===== Extract =====

Kennedia microphylla is a species of flowering plant in the family Fabaceae and is endemic to the south-west of Western Australia. It is a prostrate, mat-forming creeper with relatively small, trifoliate leaves and red flowers.

==Description==
Kennedia microphylla is a prostrate, mat-forming creeper that typically grows to 5–30 cm wide and 1.5 m wide. The leaves are trifoliate, 13–20 mm long with stipules 5.5 mm long at the base, the leaflets flat. The flowers are uniformly red and borne on hairy pedicels about 3.5 mm long. The five sepals are hairy and 4.0–4.5 mm long. The standard petal is 9.5–10 mm long, the wings 7.0–8.5 mm long and the keel 7.5–8.0 mm long. Flowering occurs from August to December and the fruit is a hairy, flattened pod 21–25 mm long.

===== Given material =====

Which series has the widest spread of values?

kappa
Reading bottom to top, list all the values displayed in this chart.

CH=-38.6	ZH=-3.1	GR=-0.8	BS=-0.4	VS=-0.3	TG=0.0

=====

• Questions:
#1 Repeat the part of the Kennedia microphylla text starting at "Kennedia microphylla is a species" and ending at "and red flowers.", word for word.
#2 Carry on the Kennedia microphylla text with the passage that would come after its final sentence.
The listing comes from a different source than the Kennedia microphylla text.

• Answers:
#1
Kennedia microphylla is a species of flowering plant in the family Fabaceae and is endemic to the south-west of Western Australia. It is a prostrate, mat-forming creeper with relatively small, trifoliate leaves and red flowers.

#2
==Taxonomy==
Kennedia microphylla was first formally described in 1844 by Carl Meissner in Lehmann's Plantae Preissianae. The specific epithet (microphylla) means "small-leaved".

==Distribution and habitat==
This kennedia grows in sandy soil in swampy places and in coastal areas in the Avon Wheatbelt, Esperance Plains, Jarrah Forest and Swan Coastal Plain biogeographic regions in south-western Western Australia.

==Conservation status==
Kennedia microphylla is listed as "not threatened" under the Western Australian Biodiversity Conservation Act 2016.